* **PROBLEM**
The entries are to be returned exactly, with images left out.

* **Stored data entries**
::::::

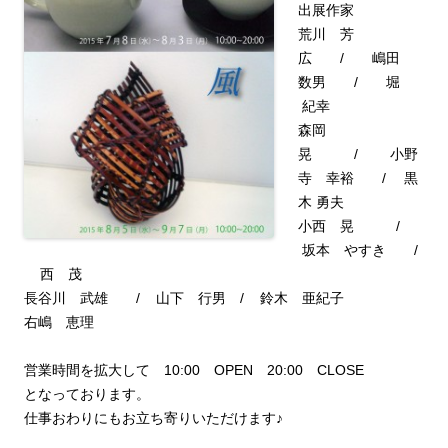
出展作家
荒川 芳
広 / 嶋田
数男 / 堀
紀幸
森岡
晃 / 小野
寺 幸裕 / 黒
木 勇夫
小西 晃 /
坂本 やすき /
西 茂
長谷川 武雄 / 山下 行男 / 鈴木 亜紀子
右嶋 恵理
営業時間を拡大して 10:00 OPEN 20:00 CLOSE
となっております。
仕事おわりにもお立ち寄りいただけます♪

::::::

* **TASK RESULT**
出展作家
荒川 芳
広 / 嶋田
数男 / 堀
紀幸
森岡
晃 / 小野
寺 幸裕 / 黒
木 勇夫
小西 晃 /
坂本 やすき /
西 茂
長谷川 武雄 / 山下 行男 / 鈴木 亜紀子
右嶋 恵理
営業時間を拡大して 10:00 OPEN 20:00 CLOSE
となっております。
仕事おわりにもお立ち寄りいただけます♪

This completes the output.